He was selected to receive Israel’s highest honor. Then his political views drew criticism.


(JTA) — Israel’s Supreme Court has upheld a decision by Israel’s education minister to block an Israeli academic from receiving the Israel Prize, a major honor awarded annually at Israel’s Independence Day celebrations.

A panel of judges nominated Oded Goldreich, a professor of computer science at the Weizmann Institute,  for the honor by a panel of judges because of his accomplishments in his field.

The country’s education minister, currently Yoav Gallant, signs off on Israel Prize selections as a formality. But Gallant balked at honoring Goldreich, a political liberal and critic of Prime Minister Benjamin Netanyahu.

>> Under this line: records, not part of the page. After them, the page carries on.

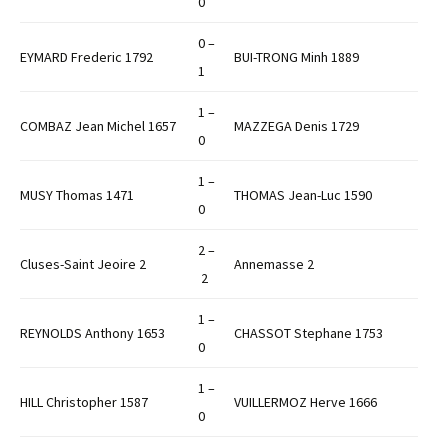
0
0 –
EYMARD Frederic 1792
BUI-TRONG Minh 1889
1
1 –
COMBAZ Jean Michel 1657
MAZZEGA Denis 1729
0
1 –
MUSY Thomas 1471
THOMAS Jean-Luc 1590
0
2 –
Cluses-Saint Jeoire 2
Annemasse 2
2
1 –
REYNOLDS Anthony 1653
CHASSOT Stephane 1753
0
1 –
HILL Christopher 1587
VUILLERMOZ Herve 1666
0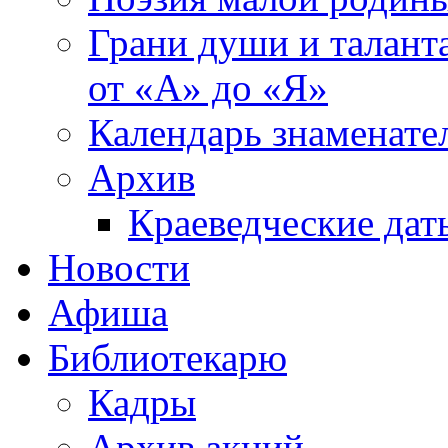
Грани души и таланта
от «А» до «Я»
Календарь знаменате
Архив
Краеведческие дат
Новости
Афиша
Библиотекарю
Кадры
Архив акций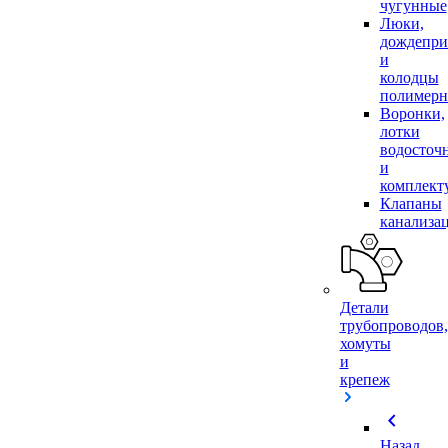
чугунные
Люки,
дождепр
и
колодцы
полимер
Воронки,
лотки
водосточ
и
комплек
Клапаны
канализа
Детали
трубопроводов,
хомуты
и
крепеж
chevron_left
Назад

The professor was among hundreds of academics who signed a letter last month calling on the European Union to deny funding to Ariel University, an Israeli university located in a West Bank settlement. And critics of Goldreich said he supported the movement to boycott, divest from and sanction Israel, known as BDS, a charge that Goldreich denies, according to the Associated Press.

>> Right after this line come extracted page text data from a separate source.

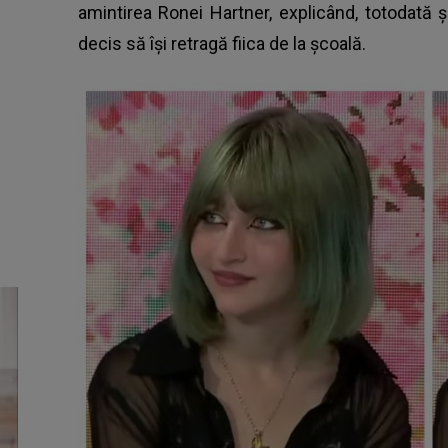
amintirea Ronei Hartner,
explicând, totodată ș
decis să își retragă fiica de la școală.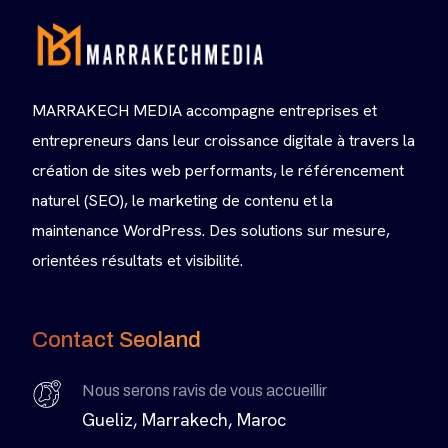
MARRAKECH MEDIA accompagne entreprises et
entrepreneurs dans leur croissance digitale à travers la
création de sites web performants, le référencement
naturel (SEO), le marketing de contenu et la
maintenance WordPress. Des solutions sur mesure,
orientées résultats et visibilité.
Contact Seoland
Nous serons ravis de vous accueillir
Gueliz, Marrakech, Maroc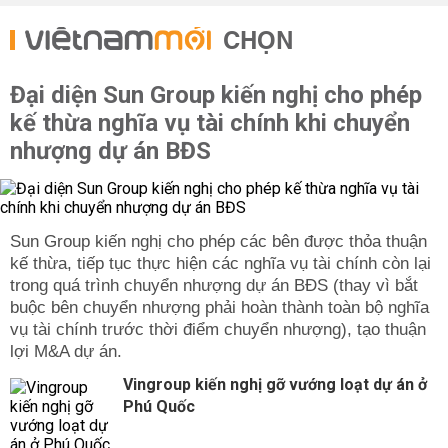
CHỌN
Đại diện Sun Group kiến nghị cho phép
kế thừa nghĩa vụ tài chính khi chuyển
nhượng dự án BĐS
Sun Group kiến nghị cho phép các bên được thỏa thuận
kế thừa, tiếp tục thực hiện các nghĩa vụ tài chính còn lại
trong quá trình chuyển nhượng dự án BĐS (thay vì bắt
buộc bên chuyển nhượng phải hoàn thành toàn bộ nghĩa
vụ tài chính trước thời điểm chuyển nhượng), tạo thuận
lợi M&A dự án.
Vingroup kiến nghị gỡ vướng loạt dự án ở
Phú Quốc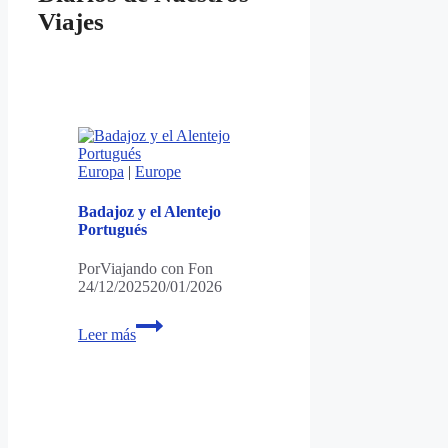
Viajes
Europa
|
Europe
Badajoz y el Alentejo
Portugués
Por
Viajando con Fon
24/12/2025
20/01/2026
Badajoz
Leer más
y
el
Alentejo
Portugués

The Supreme Court ruling gave Gallant 30 days to justify his decision not to give Goldreich the Israel Prize.

In a tweet Friday, Gallant said he would evaluate whether Goldreich’s denunciation of the BDS movement was sincere before making a final determination. “Those whose hearts … are not dear to the State of Israel do not deserve the Israel Prize,” he said.

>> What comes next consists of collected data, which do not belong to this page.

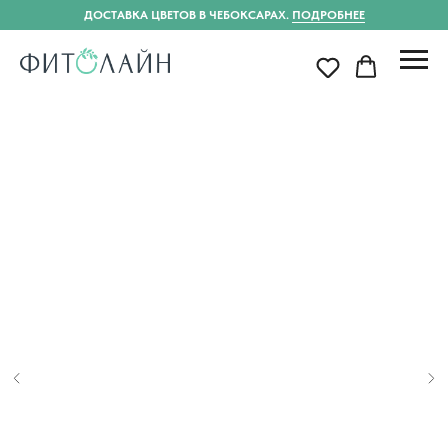
ДОСТАВКА ЦВЕТОВ В ЧЕБОКСАРАХ.
ПОДРОБНЕЕ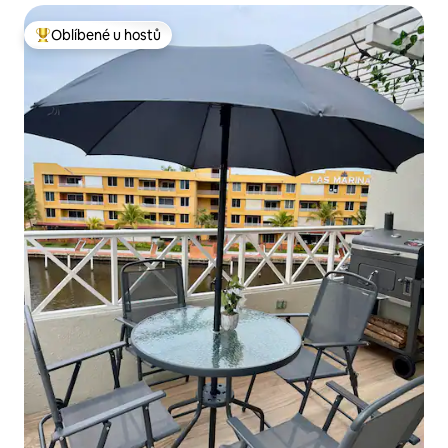
Oblíbené u hostů
Nejlepší v kategorii Oblíbené u hostů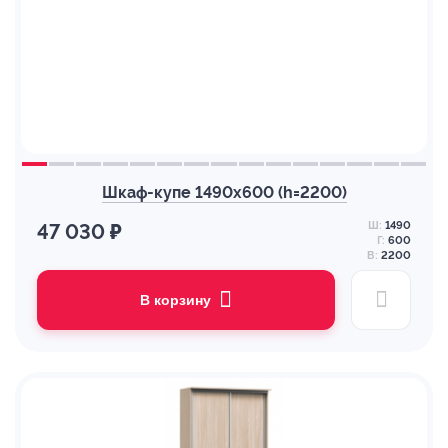
Шкаф-купе 1490х600 (h=2200)
Ш:
1490
47 030 ₽
Г:
600
В:
2200
В корзину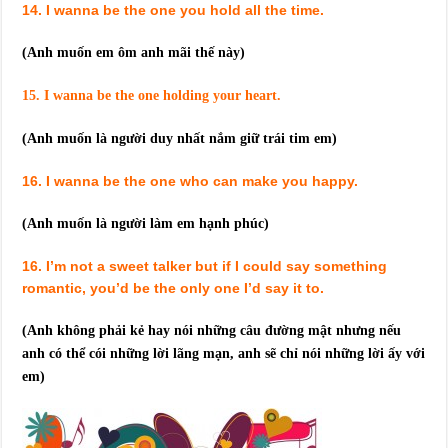
14. I wanna be the one you hold all the time.
(Anh muốn em ôm anh mãi thế này)
15. I wanna be the one holding your heart.
(Anh muốn là người duy nhất nắm giữ trái tim em)
16. I wanna be the one who can make you happy.
(Anh muốn là người làm em hạnh phúc)
16. I’m not a sweet talker but if I could say something
romantic, you’d be the only one I’d say it to.
(Anh không phải kẻ hay nói những câu đường mật nhưng nếu
anh có thể cói những lời lãng mạn, anh sẽ chỉ nói những lời ấy với
em)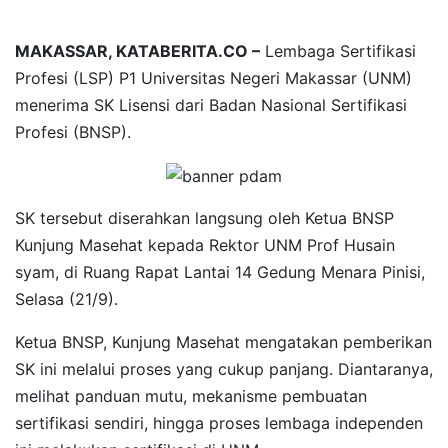
MAKASSAR, KATABERITA.CO –
Lembaga Sertifikasi
Profesi (LSP) P1 Universitas Negeri Makassar (UNM)
menerima SK Lisensi dari Badan Nasional Sertifikasi
Profesi (BNSP).
SK tersebut diserahkan langsung oleh Ketua BNSP
Kunjung Masehat kepada Rektor UNM Prof Husain
syam, di Ruang Rapat Lantai 14 Gedung Menara Pinisi,
Selasa (21/9).
Ketua BNSP, Kunjung Masehat mengatakan pemberikan
SK ini melalui proses yang cukup panjang. Diantaranya,
melihat panduan mutu, mekanisme pembuatan
sertifikasi sendiri, hingga proses lembaga independen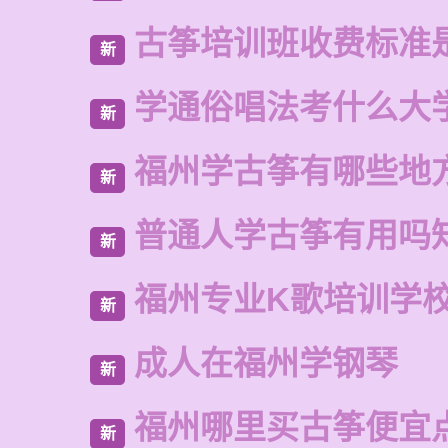
古筝培训班收费标准
新
学通俗唱法考什么大
新
福州学古筝有哪些地
新
普通人学古筝有用吗
新
福州专业K歌培训学
新
成人在福州学钢琴
新
福州哪里买古筝便宜
新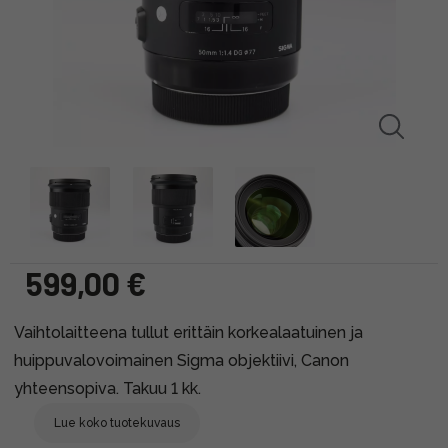
599,00 €
Vaihtolaitteena tullut erittäin korkealaatuinen ja
huippuvalovoimainen Sigma objektiivi, Canon
yhteensopiva. Takuu 1 kk.
Lue koko tuotekuvaus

Goldreich said he was being penalized for his liberal political views. And in a letter released Friday, a group of Israeli university presidents decried the Supreme Court decision, saying it would muzzle free speech.

“Denying a person a prize due to their political beliefs contradicts the basic principle of the Israel Prize and severely harms free speech and free thought,” the letter said, according to the Times of Israel. “Your decision creates the difficult impression that only those who ‘toe the line’ will be rewarded, and anyone who dares express a political opinion outside of the consensus will be punished.”

Even if Gallant decides ultimately to sign off on the prize judges’ recommendation, it will be too late for the ceremony, which takes place on Israel’s Independence Day this week. Instead, Goldreich is scheduled to be recognized in an alternate ceremony at the Weitzmann Institute, where he will accept the prize statue awarded previously to a leading computer scientist there.